Day 22
Today’s Takeaway: Being sick vs. Mom guilt. The ultimate battle.
My kids gave me a fantastic gift yesterday… the mother of all stomach bugs! Folks, I haven’t been this sick since I got food poisoning from bad sushi 10 years ago! There is a VERY significant change in circumstance from then to now.
THEN, I was young, single, in much better shape, and most importantly, had no one to care for but myself. I was able to stay in bed, watch the Price is Right and wait till the storm passed.
NOW, the day has to proceed as normal while I drag my ass through it. If the boys aren’t sick, I don’t feel like I can be sick either. Honestly, it would literally take me passing out in the kitchen to stop me from getting through our morning routine. Even then I would probably come to and inquire if anyone needed anything.
It made me wonder, why do we do this to ourselves as moms? I mean, I feel like I’m slowly dying but I outright refuse to let Sean cook their breakfast. Why?!
I know why…because the guilt of not being able “to mom,” is worse than any flu. I mean on regular mornings I guilt myself for staying in bed too long, never mind the horror of having to ask my husband for help. It’s not like Sean doesn’t ask either. He’s always amazing when I’m under the weather. Offering to stay home from work, makes me tea, calls a 1000x to make sure I’m drinking fluids and eating. I think he would be over the moon if I actually waved the white flag. But noooo when I’m sick I feel the mom/partner guilt 10x more than on regular days. My high-functioning anxiety goes into hyper-drive and the negative self talk is running a marathon in my head.
“You’re not that sick you wimp! Get up you have dishes to do, lunches to make and laundry to wash.”
“You can’t let the kids see you this weak.”
“Seans going to hate you for leaving him to cook dinner.”
“Everybody is depending on you and you’re dropping the ball.”
So to combat it, what do I do? I can assure you it’s not what I should do. I power through. Go about my normal day and never let anyone know I’m human.
Well, on this sabbatical I swore to make MANY changes to my pitiful self-care practices, or lack there of. The first step here is recognizing that quietly throwing up in the bathroom, shaking it off and going out to make dinner for your family…is not f*%king normal.
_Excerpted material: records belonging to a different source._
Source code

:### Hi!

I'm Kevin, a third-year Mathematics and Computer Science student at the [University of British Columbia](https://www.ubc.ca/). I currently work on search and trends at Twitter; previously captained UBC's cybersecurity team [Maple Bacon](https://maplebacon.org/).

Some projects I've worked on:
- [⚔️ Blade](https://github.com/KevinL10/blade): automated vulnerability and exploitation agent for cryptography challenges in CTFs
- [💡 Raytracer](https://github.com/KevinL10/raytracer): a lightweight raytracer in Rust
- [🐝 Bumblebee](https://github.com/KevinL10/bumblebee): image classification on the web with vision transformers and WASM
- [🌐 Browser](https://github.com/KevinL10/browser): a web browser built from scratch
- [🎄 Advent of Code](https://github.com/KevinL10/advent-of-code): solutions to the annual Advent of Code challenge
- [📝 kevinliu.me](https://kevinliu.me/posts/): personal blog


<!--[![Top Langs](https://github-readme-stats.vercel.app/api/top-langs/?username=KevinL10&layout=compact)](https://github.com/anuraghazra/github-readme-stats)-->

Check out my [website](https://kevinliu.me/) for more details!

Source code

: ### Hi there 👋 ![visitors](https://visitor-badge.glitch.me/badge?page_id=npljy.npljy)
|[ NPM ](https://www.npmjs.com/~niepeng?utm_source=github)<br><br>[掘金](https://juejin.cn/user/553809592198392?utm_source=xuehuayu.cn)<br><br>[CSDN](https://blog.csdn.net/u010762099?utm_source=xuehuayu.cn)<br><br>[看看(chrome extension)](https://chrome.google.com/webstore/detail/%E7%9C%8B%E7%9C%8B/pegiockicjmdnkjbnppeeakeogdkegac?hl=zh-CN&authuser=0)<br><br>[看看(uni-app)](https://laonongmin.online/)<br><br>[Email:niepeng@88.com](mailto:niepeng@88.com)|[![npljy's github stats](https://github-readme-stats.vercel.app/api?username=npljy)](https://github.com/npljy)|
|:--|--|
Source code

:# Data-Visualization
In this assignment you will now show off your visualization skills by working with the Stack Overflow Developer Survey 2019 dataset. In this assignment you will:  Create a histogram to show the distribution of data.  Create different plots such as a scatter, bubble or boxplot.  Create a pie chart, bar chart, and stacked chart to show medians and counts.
So I’m going to say this openly for the moms, like me, who need to hear it - Sit your ass down! Take a freaking nap! Stop thinking the world is going to end if you order pizza tonight! The truth is, if you just accept defeat and ask for help, you will be back to being the super-mom you ALWAYS are, sooner than if you continue to just get by. We’re not robots and no one is expecting us to be. You’re doing this to yourself!
Okay, now that that’s out and I’ve jump started the positive self-talk in my head, it’s time to repeat it over and over until I actually buy it.